Kavli, benefactor of science prizes, dies
Fred Kavli, physicist and founder of Kavli Foundation, passes at 86
Fred Kavli, a physicist who left Norway for California as a young man and made millions manufacturing sensors for appliances, automobiles and aircraft, then late in life began donating much of his fortune to science, establishing a major prize he intended to rival the Nobel, died Thursday, Nov. 21 at his home in Santa Barbara, Calif. He was 86.
The cause was cancer, according to the Kavli Foundation, which Kavli started in 2000.
The foundation has given more than $200 million to establish 17 scientific research institutes at universities around the world for work in astrophysics, neuroscience, nanoscience and theoretical physics, including MIT’s Kavli Institute for Astrophysics and Space Research, which joined Kavli network in 2004. In 2008, the first Kavli Prizes were awarded, with recipients in each of three categories splitting $1 million.
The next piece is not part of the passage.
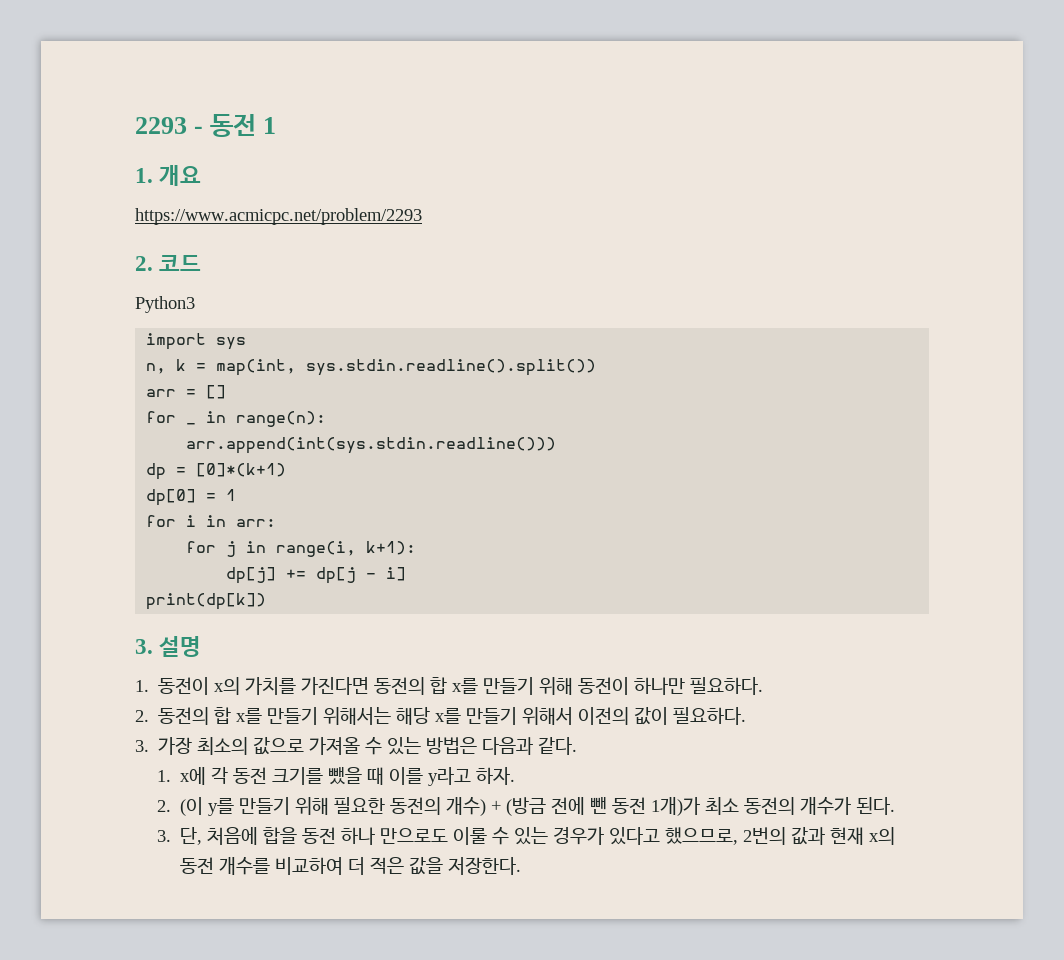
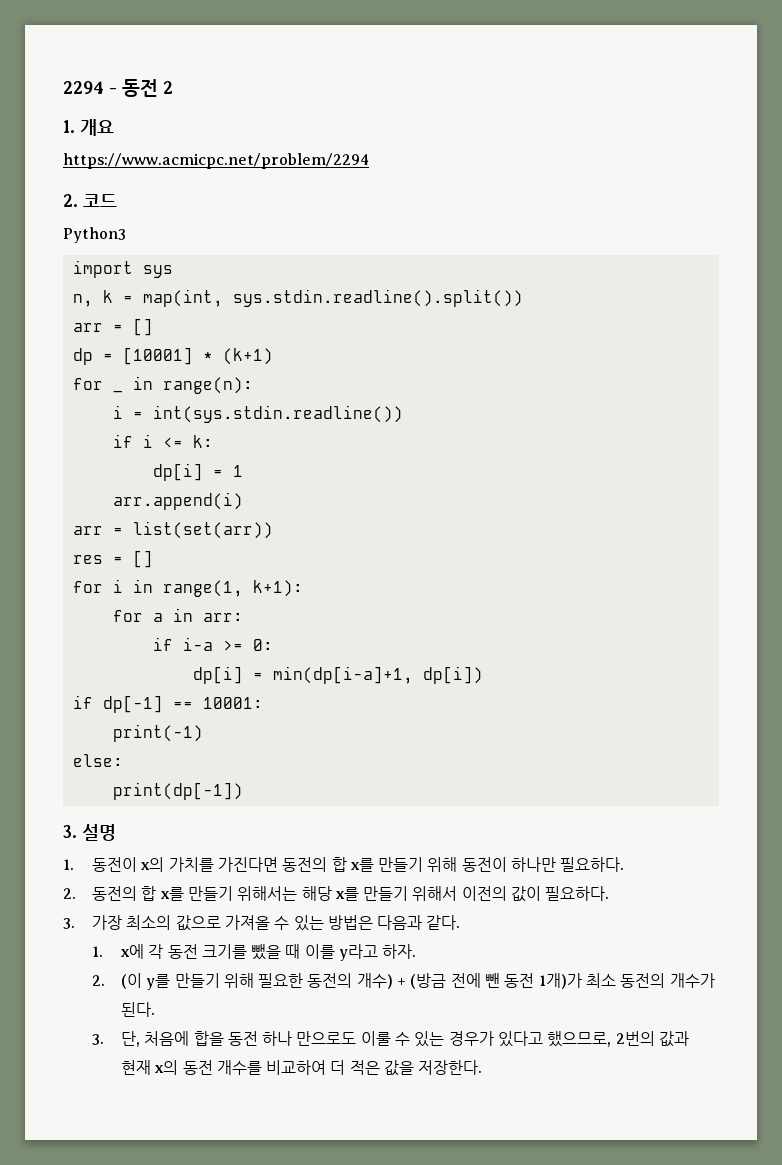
[135,117,187,134] 2293 -> [63,81,104,94] 2294
[263,117,277,134] 1 -> [163,81,173,94] 2
[135,208,422,225] https://www.acmicpc.net/problem/2293 -> [63,153,369,169] https://www.acmicpc.net/problem/2294
(227, 392) none -> [72,347,273,365] // dp = [10001] * (k+1)
[186,437,557,454] [146,463,287,480] [146,489,237,506] [146,515,277,527] [186,541,417,557] [226,567,407,584] [146,593,267,610] arr.append(int(sys.stdin.readline())) // dp = [0]*(k+1) // dp[0] = 1 // for i in arr: // for j in range(i, k+1): // dp[j] += dp[j - i] // print(dp[k]) -> [112,405,403,423] [112,434,213,448] [152,463,243,481] [112,492,243,510] [72,521,273,539] [72,550,153,568] [72,579,303,597] [112,608,243,622] [152,637,273,651] [192,666,483,684] [72,695,263,713] [112,724,203,742] [72,754,123,767] [112,782,243,800] i = int(sys.stdin.readline()) // if i <= k: // dp[i] = 1 // arr.append(i) // arr = list(set(arr)) // res = [] // for i in range(1, k+1): // for a in arr: // if i-a >= 0: // dp[i] = min(dp[i-a]+1, dp[i]) // if dp[-1] == 10001: // print(-1) // else: // print(dp[-1])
The prizes are awarded by the Norwegian Academy of Science and Letters in Oslo in September every other year.
“The point is to create visibility for science,” Kavli said in an interview with The New York Times in 2005. “The Nobels do a good job. It might take us 100 years to catch up.”
Kavli, who as a child marveled at the northern lights from his family’s farm on a fjord, earned a degree in applied physics at the Norwegian Institute of Technology in 1955 and arrived in the United States the next year. Two years later, after putting an ad in a newspaper saying he was an engineer seeking financing for a new company, he created the Kavlico Corp.
Kavlico developed a series of sophisticated sensors that help control a wide range of mechanical functions, whether helping car engines save fuel and limit pollution or operating dishwashers. They have been used on the space shuttle, the International Space Station and Trident and Poseidon missiles. By 2000, the company had 1,500 employees. Kavli sold it that year for $340 million.
He knew he wanted to establish a philanthropic foundation to benefit science, but he was unsure of how to do it efficiently. He consulted with several top university leaders, who told him that while they might have staff and facilities, they often lacked seed money to allow their researchers to explore experimental ideas — ideas that might fail.
The 17 Kavli institutes — they are scattered from Delft in the Netherlands to Beijing to Berkeley, Calif. — are intended to provide the seed money. The foundation has given each institute at least $7.5 million, with the assurance that the university hosting it will find another source to match the money. The money serves as an endowment that returns about $400,000 per year toward research. The foundation plans to expand the contribution to each institute to about $10 million, which, when matched, would provide about $1 million annually for research at each location, said Robert W. Conn, the foundation’s president.
Several scientists affiliated with the Kavli institutes have gone on to win Nobel Prizes.
“It is unrestricted funds,” Conn said, “which is indispensable in discovery science.”
Kavli was born on Aug. 20, 1927, in Eresfjord, Norway, near the country’s southwest coast. During much of his childhood, Norway was occupied by German forces. Food and gas were in short supply, and he and his brother, Aslak, risked their lives stealing fuel oil from the Nazis. The boys were entrepreneurs, running a lumber business. A lifetime later, Kavli’s passions included his 12,000-square-foot-house on a bluff overlooking the Pacific.
Survivors include two children from a marriage that ended in divorce.
Science leaders have praised Kavli and other newer philanthropists, including Paul W. Allen, the Microsoft co-founder, for making large donations toward research at a time when many university research budgets have declined.
The Kavli Foundation has supported a wide range of work. Among the seven winners of the Kavli Prizes in 2012 were, in nanoscience, Mildred S. Dresselhaus, a professor at the Massachusetts Institute of Technology, whose research helped usher in the age of nanotechnology; in neuroscience, Cornelia Isabella Bargmann of Rockefeller University, who studies the neural circuits of Caenorhabditis elegans, a worm with only 300 nerve cells, to learn how the brain processes information from the environment; and, in astrophysics, scientists who discovered the Kuiper belt, a cloudy disk of ice and rock near Neptune.
In 2005, when Kavli announced that he planned to start the prizes, he recalled skiing in the Norwegian mountains as a boy.
“At times,” he told a gathering in New York, “the whole sky was aflame with the northern lights shifting and dancing across the sky down to the white-clad mountaintops. In the stillness and loneliness of the white mountains, I pondered the universe, the planet, nature and the wonders of man. I’m still pondering.”